AIs can generate near-verbatim copies of novels from training data

The world’s top AI models can be prompted to generate near-verbatim copies of bestselling novels, raising fresh questions about the industry’s claim that its systems do not store copyrighted works.

A series of recent studies has shown that large language models from OpenAI, Google, Meta, Anthropic, and xAI memorize far more of their training data than previously thought.

AI and legal experts told the FT this “memorization” ability could have serious ramifications on AI groups’ battle against dozens of copyright lawsuits around the world, as it undermines their core defense that LLMs “learn” from copyrighted works but do not store copies.

“There’s growing evidence that memorization is a bigger thing than previously believed,” said Yves-Alexandre de Montjoye, a professor of applied mathematics and computer science at Imperial College London.

AI groups have long argued that memorization does not happen. In a 2023 letter to the US Copyright Office, Google said “there is no copy of the training data—whether text, images, or other formats—present in the model itself.”
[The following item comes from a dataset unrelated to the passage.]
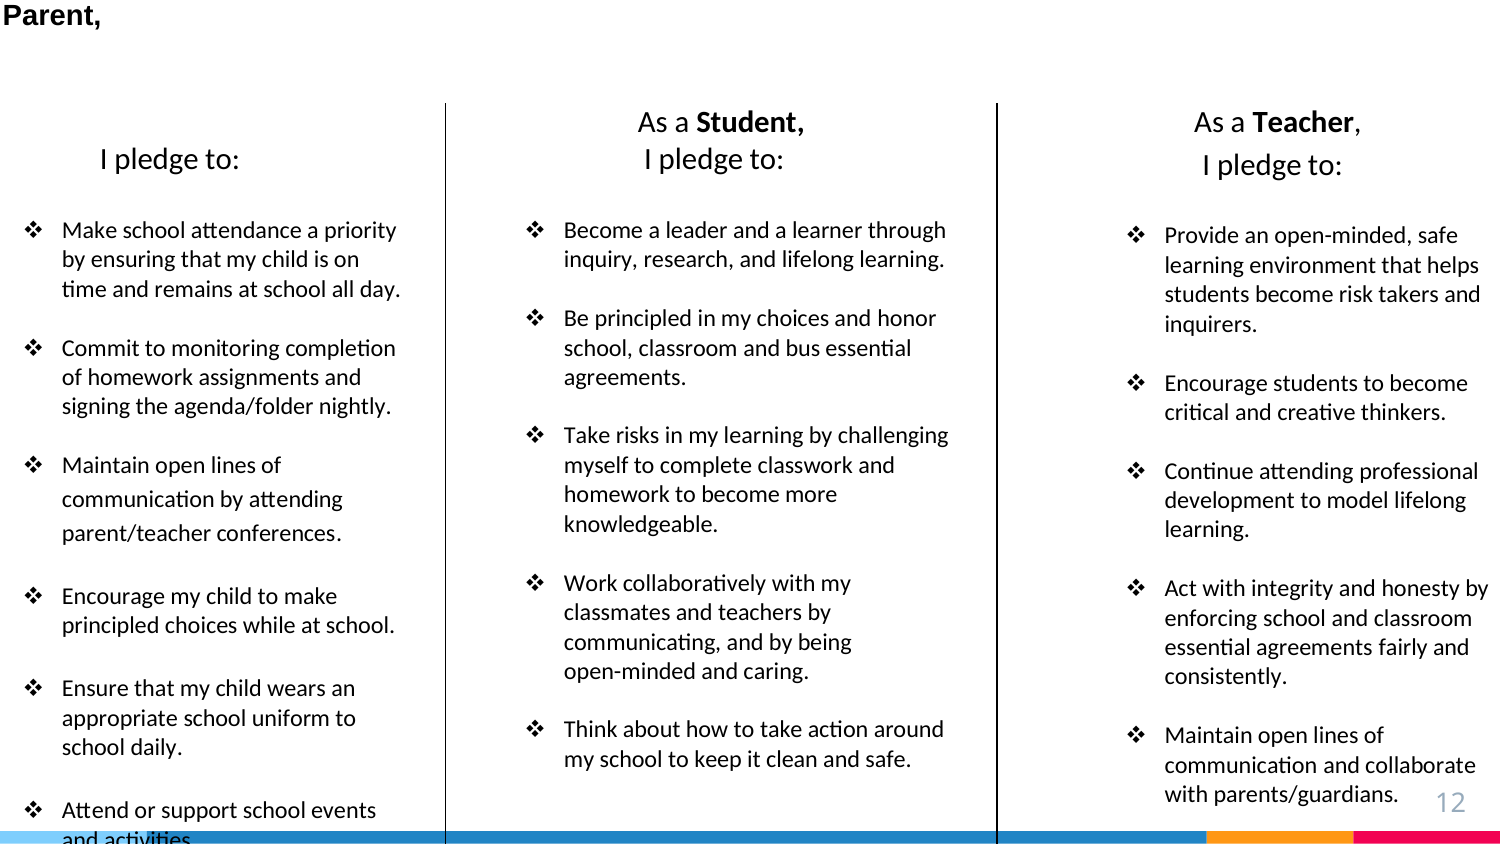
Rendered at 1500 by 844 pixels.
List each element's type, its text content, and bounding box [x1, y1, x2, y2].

The AI industry also claims that training models on copyrighted books is “fair use,” arguing that the technology transforms the original work into something meaningfully new.

But a study published last month showed that researchers at Stanford and Yale Universities were able to strategically prompt LLMs from OpenAI, Google, Anthropic, and xAI to generate thousands of words from 13 books, including A Game of Thrones, The Hunger Games, and The Hobbit.

By asking models to complete sentences from a book, Gemini 2.5 regurgitated 76.8 percent of Harry Potter and the Philosopher’s Stone with high levels of accuracy, while Grok 3 generated 70.3 percent.